Certaines entreprises de transport de fret ont repris cette semaine leurs opérations d’expédition de marchandises par voie maritime des États-Unis vers le Venezuela, bien qu’avec des tarifs plus chers, après plusieurs jours de paralysie en raison de nouvelles réglementations et taxes douanières.
Les services d’expédition porte-à-porte par voie maritime ont été laissés en suspens la semaine dernière, lorsque les autorités ont informé les entreprises du secteur des nouveaux protocoles et taxes pour l’importation maritime de conteneurs.
Entre mercredi et jeudi, certaines de ces entreprises ont indiqué qu’elles réactiveraient bientôt ces transports par voie maritime, mais avec des prix plus élevés.
AC Export, qui expédie des marchandises au Venezuela depuis des villes américaines telles que Miami, Houston, Orlando et Atlanta, a publié une notification sur ses réseaux sociaux pour notifier des « changements importants » dans ses tarifs et politiques d’expédition.
Les expéditions maritimes de cargaisons « personnelles », sans but commercial ou destinées à la vente dans des bodegones, « doivent s’acquitter d’une taxe de 38 dollars par colis », qu’il s’agisse d’un petit, moyen ou gros colis, ont-ils précisé.
Les tarifs montent en flèche
Avant les restrictions annoncées au secteur des services de transport de marchandises la semaine dernière, le prix du pied cube par voie maritime était d’environ 20 dollars.
L’envoi d’une petite boîte de marchandises personnelles coûtait entre 28 $ et 35 $ et maintenant ces 38 $ par boîte s’additionnent. En d’autres termes, à partir des expéditions immédiates par voie maritime, plus du double du tarif précédent sera payé au total.
AC Export a publiquement précisé à ses clients que « toutes les expéditions » devaient être déclarées correctement « pour garantir le bon déroulement de la procédure douanière ».
Cette société a expliqué que les expéditions doivent « être entièrement prépayées ». Il y a quelques jours, il y avait la possibilité de payer les services lorsqu’ils arrivaient à destination.
En ce qui concerne les chargements commerciaux et les marchandises destinées aux bodegones, ils seront facturés « les taxes correspondantes selon le code tarifaire » du Venezuela, plus 16% de taxe sur la valeur ajoutée et « 11% de service douanier », a indiqué la firme.
Oceanika 21, qui expédie depuis les États-Unis, le Panama, l’Espagne et la Chine, a annoncé reprendre ses services par voie maritime à partir du vendredi 21 juillet, soit la semaine prochaine. Il a ajouté qu’ils adaptaient leurs opérations « aux nouvelles dispositions douanières ».
Il a indiqué dans un communiqué envoyé par courriel à ses clients que ses tarifs au pied cube et les boîtes promotionnelles « sont maintenus », bien qu’ils aient noté qu’il y aura « un coût supplémentaire pour les frais de douane de 7 $ par pied cube ».
Obligé de tout déclarer factures en main
Oceanika 21 a également souligné que le fret commercial et industriel « sera soumis à des charges supplémentaires », sans toutefois préciser quels seraient ces montants.
« La déclaration de toutes les cargaisons avec leurs factures et supports respectifs est obligatoire », au plus tard 2 jours avant l’expédition de la cargaison par voie maritime, a-t-il ajouté dans son mail à sa clientèle.

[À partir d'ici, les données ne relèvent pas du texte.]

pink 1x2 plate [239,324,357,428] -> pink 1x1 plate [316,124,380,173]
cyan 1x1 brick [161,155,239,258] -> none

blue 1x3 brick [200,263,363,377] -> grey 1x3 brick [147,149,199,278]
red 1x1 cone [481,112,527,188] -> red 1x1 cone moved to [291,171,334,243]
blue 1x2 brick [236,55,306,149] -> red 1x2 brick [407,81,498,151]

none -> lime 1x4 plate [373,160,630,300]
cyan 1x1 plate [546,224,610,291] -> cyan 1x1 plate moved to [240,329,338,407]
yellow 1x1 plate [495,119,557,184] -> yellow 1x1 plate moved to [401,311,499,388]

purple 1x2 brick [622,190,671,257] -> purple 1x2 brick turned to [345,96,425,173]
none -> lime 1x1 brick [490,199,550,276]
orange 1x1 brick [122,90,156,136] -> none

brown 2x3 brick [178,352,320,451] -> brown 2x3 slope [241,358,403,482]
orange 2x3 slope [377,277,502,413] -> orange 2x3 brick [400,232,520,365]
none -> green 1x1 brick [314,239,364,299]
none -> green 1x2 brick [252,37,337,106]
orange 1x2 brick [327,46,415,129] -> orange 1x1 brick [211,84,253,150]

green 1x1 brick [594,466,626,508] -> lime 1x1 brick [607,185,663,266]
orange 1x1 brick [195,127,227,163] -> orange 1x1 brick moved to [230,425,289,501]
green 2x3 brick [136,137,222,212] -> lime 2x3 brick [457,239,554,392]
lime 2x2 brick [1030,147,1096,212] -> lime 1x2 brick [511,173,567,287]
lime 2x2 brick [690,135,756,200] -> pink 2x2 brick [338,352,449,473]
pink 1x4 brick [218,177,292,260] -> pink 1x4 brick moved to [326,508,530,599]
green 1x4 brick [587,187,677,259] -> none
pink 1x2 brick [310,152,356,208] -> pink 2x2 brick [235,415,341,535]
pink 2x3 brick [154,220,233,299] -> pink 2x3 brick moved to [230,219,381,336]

L’entreprise a également souligné que toutes les marchandises dans ses entrepôts et ses points de réception devaient être « redéclarées ».
D’autres entreprises plus anciennes, comme Rima Cargo et Rudy Export, n’ont pas repris leurs expéditions maritimes ni publié d’informations à leur sujet. Ces entreprises ont activement promu leurs expéditions aériennes sur leurs réseaux sociaux.
Les porte-parole du gouvernement de Nicolás Maduro n’ont pas publiquement fait référence à ces nouvelles réglementations douanières du pays. Selon des informations non officielles de la presse locale, la vice-présidente Delcy Rodríguez aurait nié que les services de transport maritime soient paralysés lors d’une réunion privée avec des hommes d’affaires.
Le président vénézuélien a signé et publié un décret plus tôt ce mois-ci où il exonère 90 % et 100 % des taxes à l’importation et à la valeur ajoutée sur les « importations définitives de biens meubles corporels » effectuées par l’administration publique, certains ministères et entreprises de l’État vénézuélien.
Le décret exonère ces tarifs pour les « personnes physiques et morales », à condition que leurs biens soient inclus dans les codes tarifaires de ce décret et qu’ils disposent d’un certificat de production non nationale délivré par le gouvernement.
Selon le décret, le gouvernement cherche à « optimiser la distribution des biens et services » et à favoriser la production nationale de divers produits et articles.